» Listed records
+ + +
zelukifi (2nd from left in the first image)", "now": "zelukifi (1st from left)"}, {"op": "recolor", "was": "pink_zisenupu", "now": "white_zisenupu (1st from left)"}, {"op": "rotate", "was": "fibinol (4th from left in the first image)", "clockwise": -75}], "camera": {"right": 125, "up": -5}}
+ + +
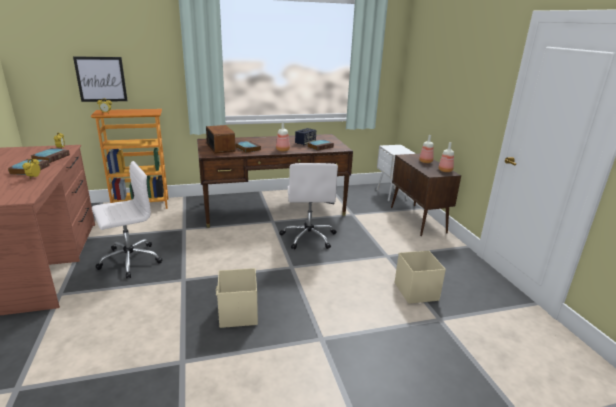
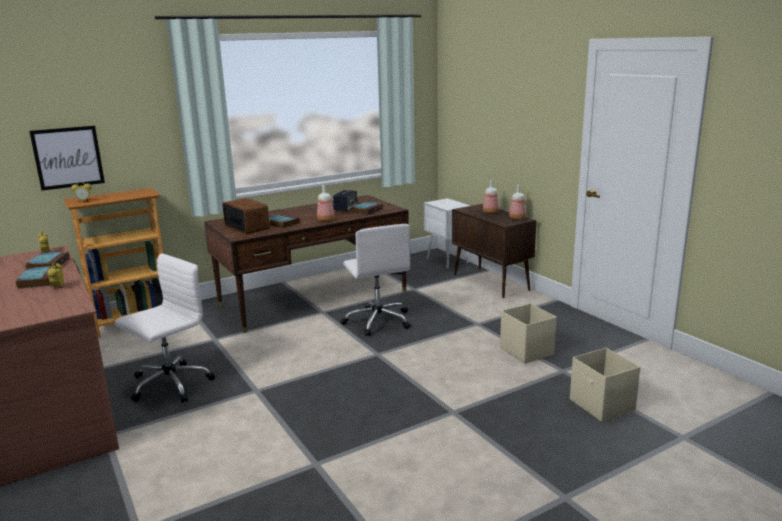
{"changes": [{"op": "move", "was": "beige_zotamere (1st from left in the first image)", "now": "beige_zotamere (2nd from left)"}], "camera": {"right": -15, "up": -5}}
+ + +
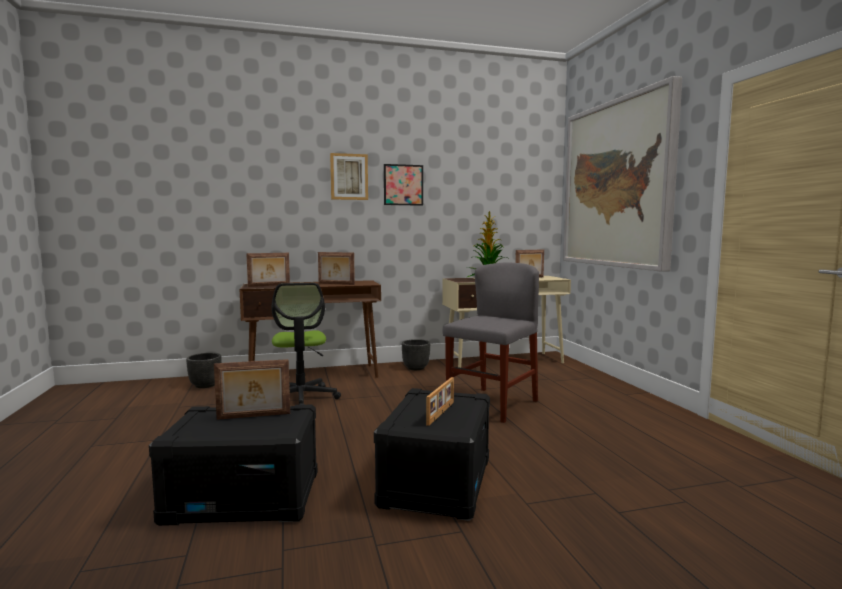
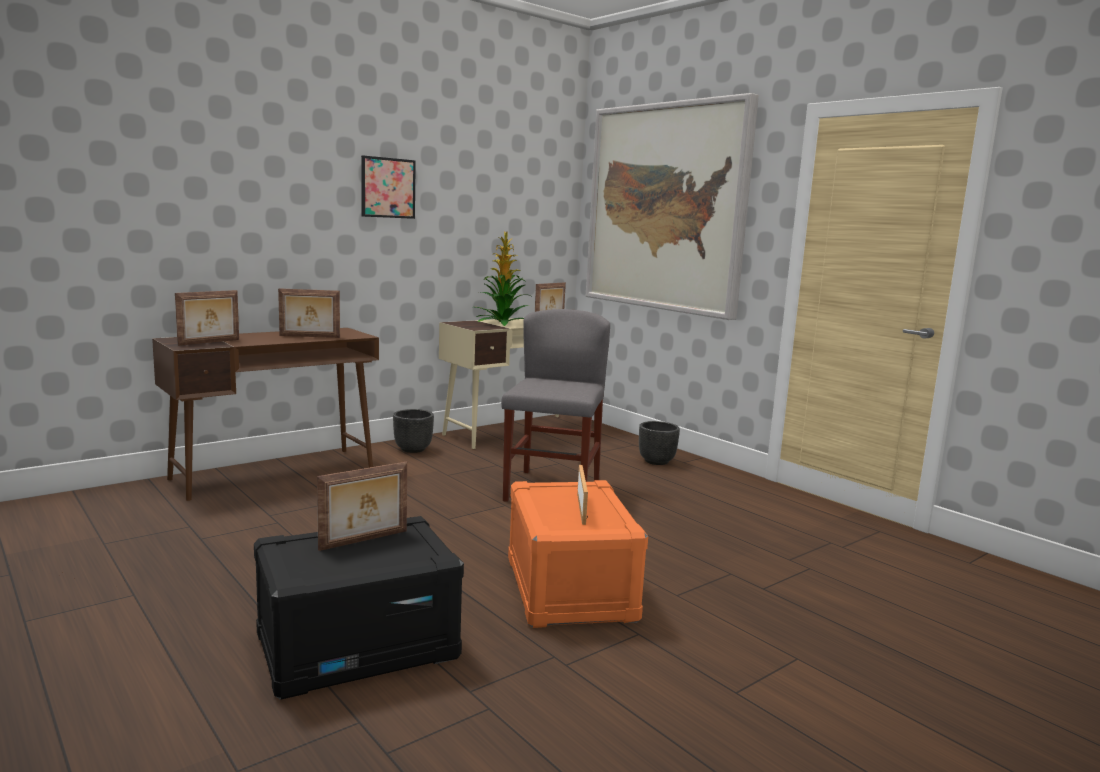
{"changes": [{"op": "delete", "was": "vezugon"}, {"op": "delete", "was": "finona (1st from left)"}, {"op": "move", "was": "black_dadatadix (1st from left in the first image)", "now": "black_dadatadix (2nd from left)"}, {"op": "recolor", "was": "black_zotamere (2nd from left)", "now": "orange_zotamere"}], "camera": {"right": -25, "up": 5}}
+ + +
» What the exercise asks
Using the entries above, return each line in which the word "changes" occurs.

» Solution for this task
{"changes": [{"op": "move", "was": "beige_zotamere (1st from left in the first image)", "now": "beige_zotamere (2nd from left)"}], "camera": {"right": -15, "up": -5}}
{"changes": [{"op": "delete", "was": "vezugon"}, {"op": "delete", "was": "finona (1st from left)"}, {"op": "move", "was": "black_dadatadix (1st from left in the first image)", "now": "black_dadatadix (2nd from left)"}, {"op": "recolor", "was": "black_zotamere (2nd from left)", "now": "orange_zotamere"}], "camera": {"right": -25, "up": 5}}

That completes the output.